*** RECORDS PROVIDED ***

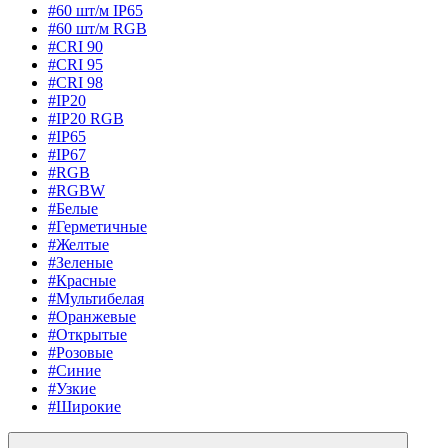
#60 шт/м IP65
#60 шт/м RGB
#CRI 90
#CRI 95
#CRI 98
#IP20
#IP20 RGB
#IP65
#IP67
#RGB
#RGBW
#Белые
#Герметичные
#Желтые
#Зеленые
#Красные
#Мультибелая
#Оранжевые
#Открытые
#Розовые
#Синие
#Узкие
#Широкие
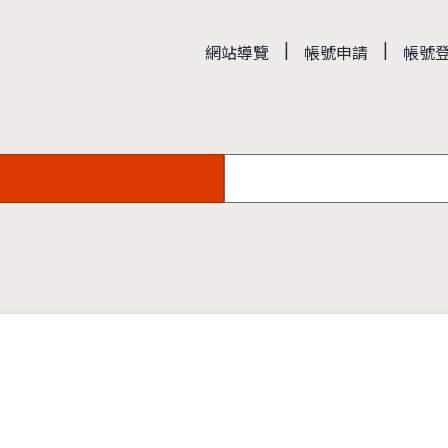
|
|
網站導覽
帳號申請
帳號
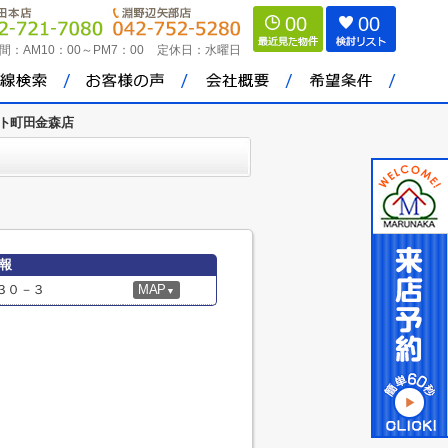
00
00
間：
AM10：00～PM7：00
定休日：
水曜日
ト町田金森店
報
３０－３
MAP
▼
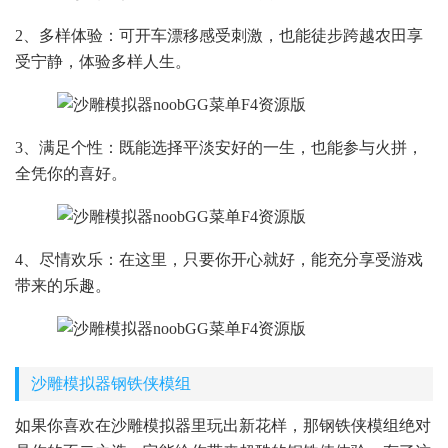
2、多样体验：可开车漂移感受刺激，也能徒步跨越农田享
受宁静，体验多样人生。
3、满足个性：既能选择平淡安好的一生，也能参与火拼，
全凭你的喜好。
4、尽情欢乐：在这里，只要你开心就好，能充分享受游戏
带来的乐趣。
沙雕模拟器钢铁侠模组
如果你喜欢在沙雕模拟器里玩出新花样，那钢铁侠模组绝对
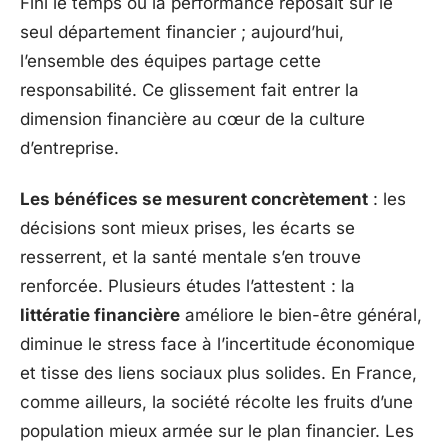
Fini le temps où la performance reposait sur le
seul département financier ; aujourd’hui,
l’ensemble des équipes partage cette
responsabilité. Ce glissement fait entrer la
dimension financière au cœur de la culture
d’entreprise.
Les bénéfices se mesurent concrètement
: les
décisions sont mieux prises, les écarts se
resserrent, et la santé mentale s’en trouve
renforcée. Plusieurs études l’attestent : la
littératie financière
améliore le bien-être général,
diminue le stress face à l’incertitude économique
et tisse des liens sociaux plus solides. En France,
comme ailleurs, la société récolte les fruits d’une
population mieux armée sur le plan financier. Les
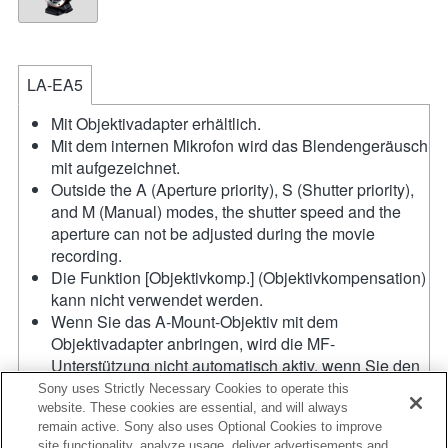
LA-EA5
Mit Objektivadapter erhältlich.
Mit dem internen Mikrofon wird das Blendengeräusch
mit aufgezeichnet.
Outside the A (Aperture priority), S (Shutter priority),
and M (Manual) modes, the shutter speed and the
aperture can not be adjusted during the movie
recording.
Die Funktion [Objektivkomp.] (Objektivkompensation)
kann nicht verwendet werden.
Wenn Sie das A-Mount-Objektiv mit dem
Objektivadapter anbringen, wird die MF-
Unterstützung nicht automatisch aktiv, wenn Sie den
Fokussierring drehen. Sie können das Bild
Sony uses Strictly Necessary Cookies to operate this
vergrößern, indem Sie die Funktion
website. These cookies are essential, and will always
remain active. Sony also uses Optional Cookies to improve
"Fokusvergrößerung" oder "MF-Unterstützung" in
site functionality, analyze usage, deliver advertisements and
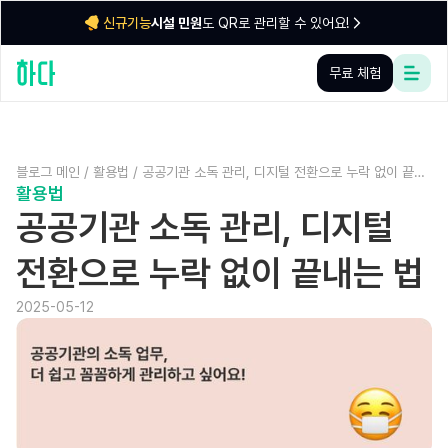
시설 민원
도 QR로 관리할 수 있어요!
신규기능
무료 체험
블로그 메인
/
활용법
/
공공기관 소독 관리, 디지털 전환으로 누락 없이 끝내
활용법
는 법
공공기관 소독 관리, 디지털
전환으로 누락 없이 끝내는 법
2025-05-12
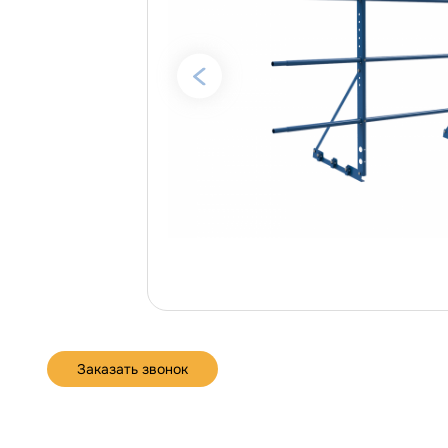
Заказать звонок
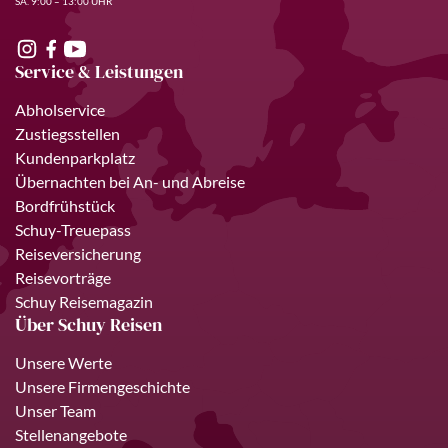
SA. 9:00 – 13:00 UHR
Service & Leistungen
Abholservice
Zustiegsstellen
Kundenparkplatz
Übernachten bei An- und Abreise
Bordfrühstück
Schuy-Treuepass
Reiseversicherung
Reisevorträge
Schuy Reisemagazin
Über Schuy Reisen
Unsere Werte
Unsere Firmengeschichte
Unser Team
Stellenangebote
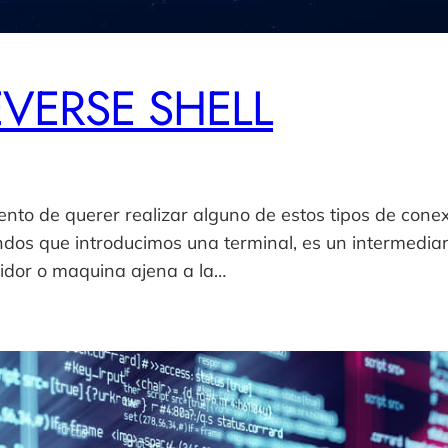
EVERSE SHELL
 de querer realizar alguno de estos tipos de cone
os que introducimos una terminal, es un intermediario
vidor o maquina ajena a la…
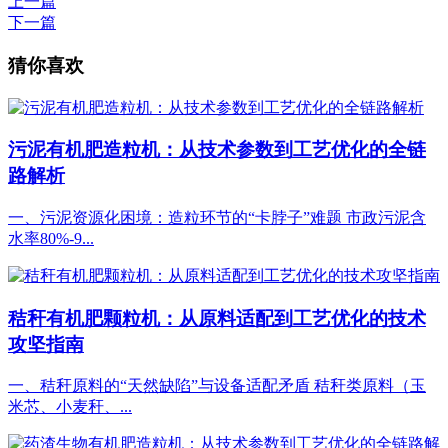
上一篇
下一篇
猜你喜欢
污泥有机肥造粒机：从技术参数到工艺优化的全链
路解析
一、污泥资源化困境：造粒环节的“卡脖子”难题 市政污泥含
水率80%-9...
秸秆有机肥颗粒机：从原料适配到工艺优化的技术
攻坚指南
一、秸秆原料的“天然缺陷”与设备适配矛盾 秸秆类原料（玉
米芯、小麦秆、...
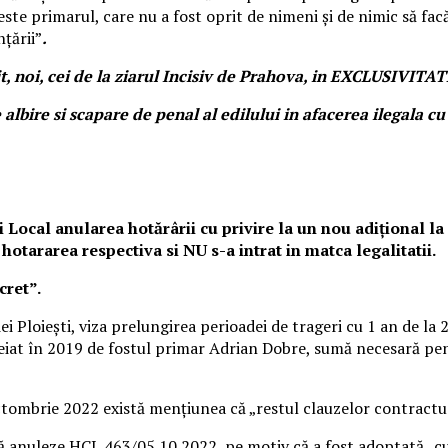
l este primarul, care nu a fost oprit de nimeni și de nimic să f
țării”
.
it, noi, cei de la ziarul Incisiv de Prahova, in EXCLUSIVITAT
 albire si scapare de penal al edilului in afacerea ilegala c
Local anularea hotărârii cu privire la un nou adițional l
hotararea respectiva si NU s-a intrat in matca legalitatii.
cret”.
ei Ploiești, viza prelungirea perioadei de trageri cu 1 an de la
at în 2019 de fostul primar Adrian Dobre, sumă necesară pentr
5 octombrie 2022 există mențiunea că „restul clauzelor contrac
ă anuleze HCL 463/05.10.2022, pe motiv că a fost adoptată „cu 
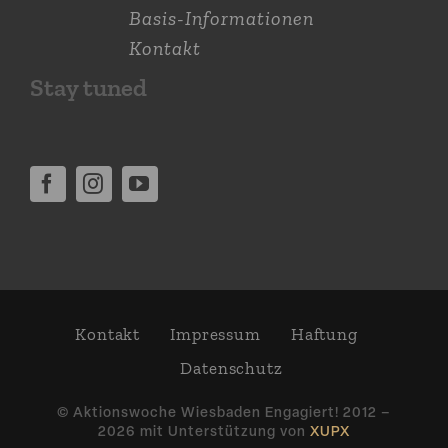
Basis-Informationen
Kontakt
Stay tuned
Kontakt
Impressum
Haftung
Daten­schutz
© Aktions­woche Wiesbaden Engagiert! 2012 –
2026 mit Unter­stützung von
XUPX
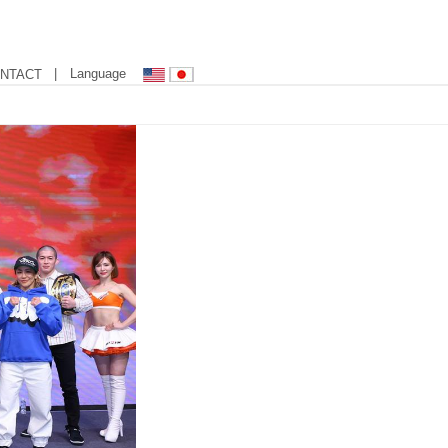
| Language
NTACT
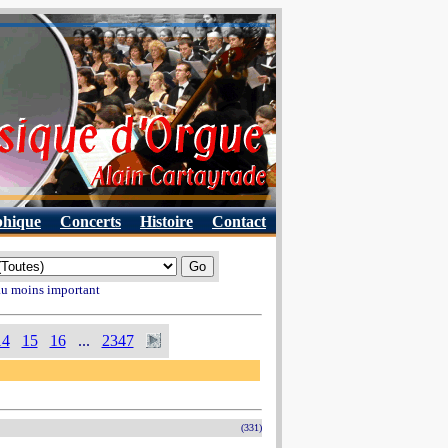
phique
Concerts
Histoire
Contact
 au moins important
14
15
16
...
2347
(331)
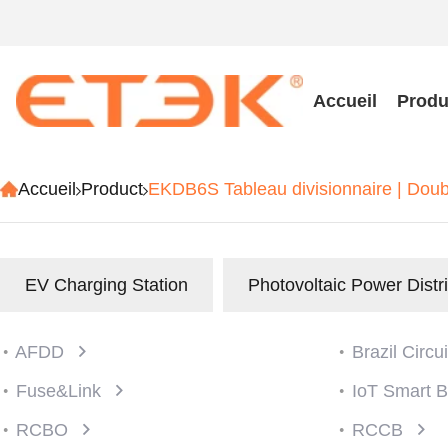
Accueil
Produ
Accueil
Product
EKDB6S Tableau divisionnaire | Dou
EV Charging Station
Photovoltaic Power Distr
AFDD
Brazil Circu
Fuse&Link
IoT Smart 
RCBO
RCCB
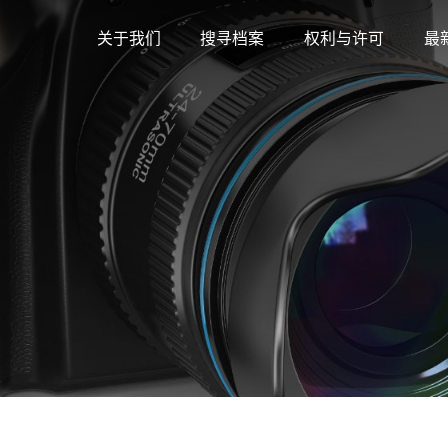
关于我们
搜寻档案
权利与许可
最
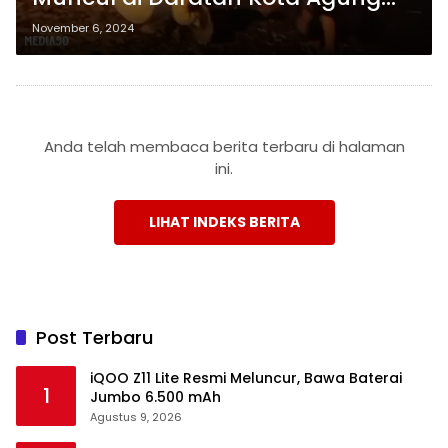
Tanggamus, Begini Penjelasan
November 6, 2024
Polairud dan BMKG
Anda telah membaca berita terbaru di halaman
ini.
LIHAT INDEKS BERITA
Post Terbaru
iQOO Z11 Lite Resmi Meluncur, Bawa Baterai
1
Jumbo 6.500 mAh
Agustus 9, 2026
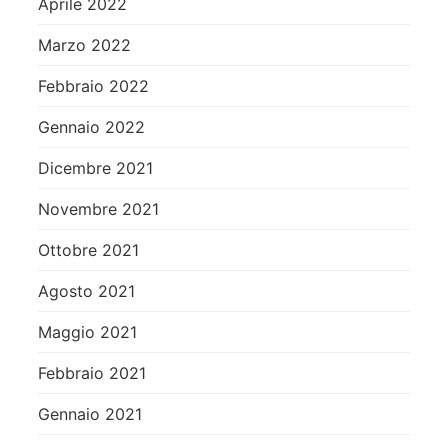
Aprile 2022
Marzo 2022
Febbraio 2022
Gennaio 2022
Dicembre 2021
Novembre 2021
Ottobre 2021
Agosto 2021
Maggio 2021
Febbraio 2021
Gennaio 2021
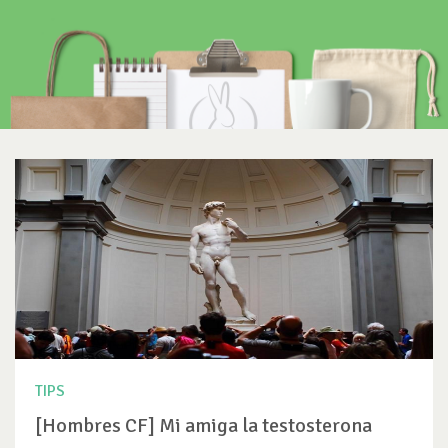
TIPS
[Hombres CF] Mi amiga la testosterona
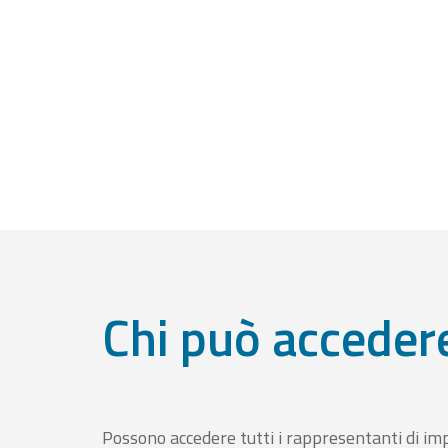
Chi può acceder
Possono accedere tutti i rappresentanti di im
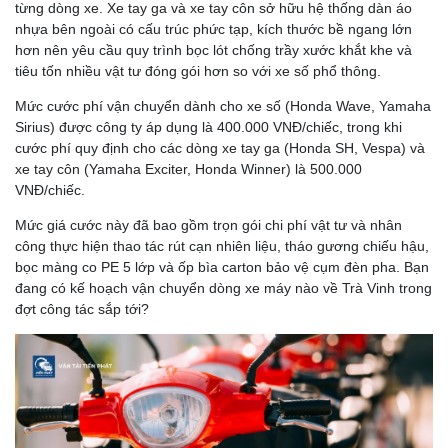
từng dòng xe. Xe tay ga và xe tay côn sở hữu hệ thống dàn áo
nhựa bên ngoài có cấu trúc phức tạp, kích thước bề ngang lớn
hơn nên yêu cầu quy trình bọc lót chống trầy xước khắt khe và
tiêu tốn nhiều vật tư đóng gói hơn so với xe số phổ thông.
Mức cước phí vận chuyển dành cho xe số (Honda Wave, Yamaha
Sirius) được công ty áp dụng là 400.000 VNĐ/chiếc, trong khi
cước phí quy định cho các dòng xe tay ga (Honda SH, Vespa) và
xe tay côn (Yamaha Exciter, Honda Winner) là 500.000
VNĐ/chiếc.
Mức giá cước này đã bao gồm trọn gói chi phí vật tư và nhân
công thực hiện thao tác rút cạn nhiên liệu, tháo gương chiếu hậu,
bọc màng co PE 5 lớp và ốp bìa carton bảo vệ cụm đèn pha. Bạn
đang có kế hoạch vận chuyển dòng xe máy nào về Trà Vinh trong
đợt công tác sắp tới?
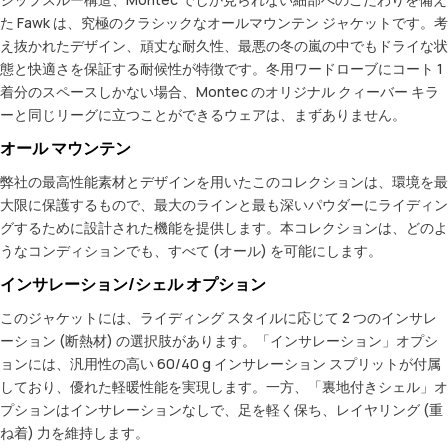
た Fawk は、究極のクラシックなオールマウンテン ジャケットです。考
え抜かれたデザイン、頑丈な耐久性、最悪の冬の嵐の中でもドライな状
態と快適さを保証する耐候性が特徴です。冬用ワードローブにコート 1
着分のスペースしかない場合、Montec のオリジナル クィーバー キラ
ーと同じリーグに立つことができるウェアは、まずありません。
オール マウンテン
弊社の最高性能素材とデザインを用いたこのコレクションは、環境を最
大限に保護するもので、最大のラインと最も深いパウダーにライディン
グするために設計された機能を提供します。本コレクションは、どのよ
うなコンディションでも、すべて (オール) を可能にします。
インサレーション/シェル オプション
このジャケットには、ライディング スタイルに応じて 2 つのインサレ
ーション (断熱材) の選択肢があります。「インサレーション」オプシ
ョンには、汎用性の高い 60/40 g インサレーション スプリットが付属
しており、優れた軽暖性能を実現します。一方、「裏地付きシェル」オ
プションはインサレーションなしで、足を軽く保ち、レイヤリング (重
ね着) 力を維持します。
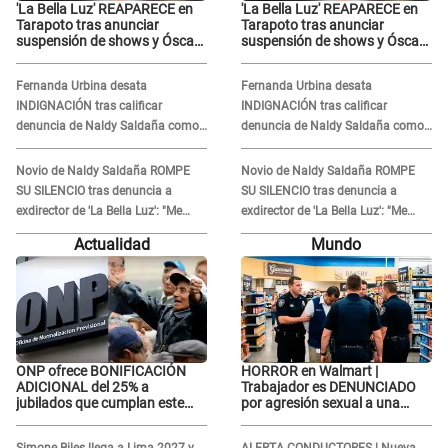
'La Bella Luz' REAPARECE en
'La Bella Luz' REAPARECE en
Tarapoto tras anunciar
Tarapoto tras anunciar
suspensión de shows y Óscar
suspensión de shows y Óscar
Junior se JUSTIFICA: "Por un
Junior se JUSTIFICA: "Por un
error no vamos a pagar todos"
error no vamos a pagar todos"
Fernanda Urbina desata
Fernanda Urbina desata
INDIGNACIÓN tras calificar
INDIGNACIÓN tras calificar
denuncia de Naldy Saldaña como
denuncia de Naldy Saldaña como
'acto bochornoso': "No es justo
'acto bochornoso': "No es justo
atacar a otra mujer"
atacar a otra mujer"
Novio de Naldy Saldaña ROMPE
Novio de Naldy Saldaña ROMPE
SU SILENCIO tras denuncia a
SU SILENCIO tras denuncia a
exdirector de 'La Bella Luz': "Me
exdirector de 'La Bella Luz': "Me
basta con que ella esté bien"
basta con que ella esté bien"
Actualidad
Mundo
ONP ofrece BONIFICACIÓN
HORROR en Walmart |
ADICIONAL del 25% a
Trabajador es DENUNCIADO
jubilados que cumplan este
por agresión sexual a una
REQUISITO: revisa si accedes
cliente y su respuesta
aquí
INDIGNÓ A TODOS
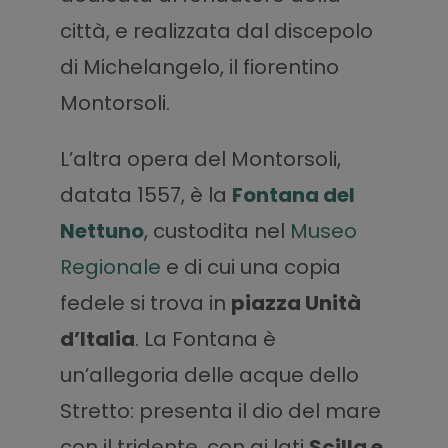
città, e realizzata dal discepolo
di Michelangelo, il fiorentino
Montorsoli.
L’altra opera del Montorsoli,
datata 1557, è la
Fontana del
Nettuno
, custodita nel
Museo
Regionale
e di cui una copia
fedele si trova in
piazza Unità
d’Italia
. La Fontana è
un’allegoria delle acque dello
Stretto: presenta il dio del mare
con il tridente, con ai lati
Scilla e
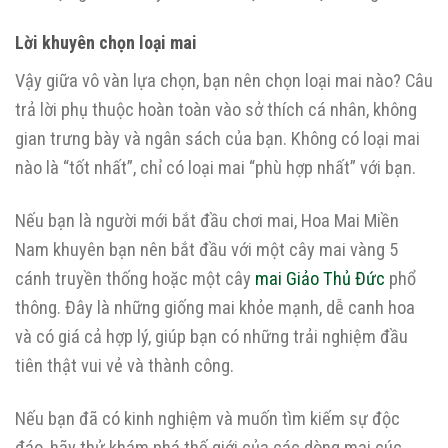
Lời khuyên chọn loại mai
Vậy giữa vô vàn lựa chọn, bạn nên chọn loại mai nào? Câu
trả lời phụ thuộc hoàn toàn vào sở thích cá nhân, không
gian trưng bày và ngân sách của bạn. Không có loại mai
nào là “tốt nhất”, chỉ có loại mai “phù hợp nhất” với bạn.
Nếu bạn là người mới bắt đầu chơi mai, Hoa Mai Miền
Nam khuyên bạn nên bắt đầu với một cây mai vàng 5
cánh truyền thống hoặc một cây
mai Giảo Thủ Đức
phổ
thông. Đây là những giống mai khỏe mạnh, dễ canh hoa
và có giá cả hợp lý, giúp bạn có những trải nghiệm đầu
tiên thật vui vẻ và thành công.
Nếu bạn đã có kinh nghiệm và muốn tìm kiếm sự độc
đáo, hãy thử khám phá thế giới của các dòng mai cúc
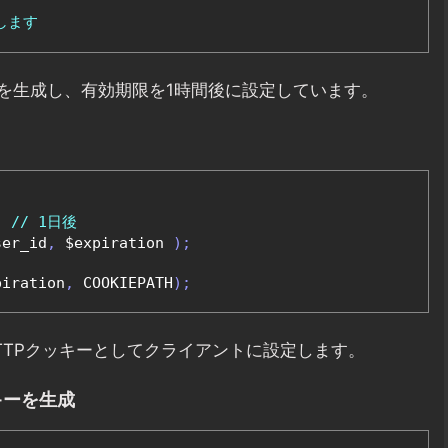
します
キーを生成し、有効期限を1時間後に設定しています。
;
// 1日後
ser_id
,
 $expiration 
);
piration
,
 COOKIEPATH
);
TTPクッキーとしてクライアントに設定します。
キーを生成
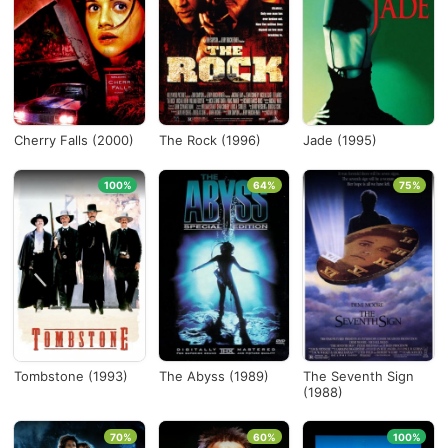
Cherry Falls (2000)
The Rock (1996)
Jade (1995)
100%
64%
75%
Tombstone (1993)
The Abyss (1989)
The Seventh Sign
(1988)
70%
60%
100%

*** End of RECORDS PROVIDED ***

Find the line that contains "キーを生成し、有効期限を1時間後に設定しています。", then write out that line and every line after it through the end of the records, exactly. Leave the pictures out.

• RESPONSE BELOW:
キーを生成し、有効期限を1時間後に設定しています。
;
// 1日後
ser_id
,
 $expiration 
);
piration
,
 COOKIEPATH
);
TTPクッキーとしてクライアントに設定します。
キーを生成
Cherry Falls (2000)
The Rock (1996)
Jade (1995)
100%
64%
75%
Tombstone (1993)
The Abyss (1989)
The Seventh Sign
(1988)
70%
60%
100%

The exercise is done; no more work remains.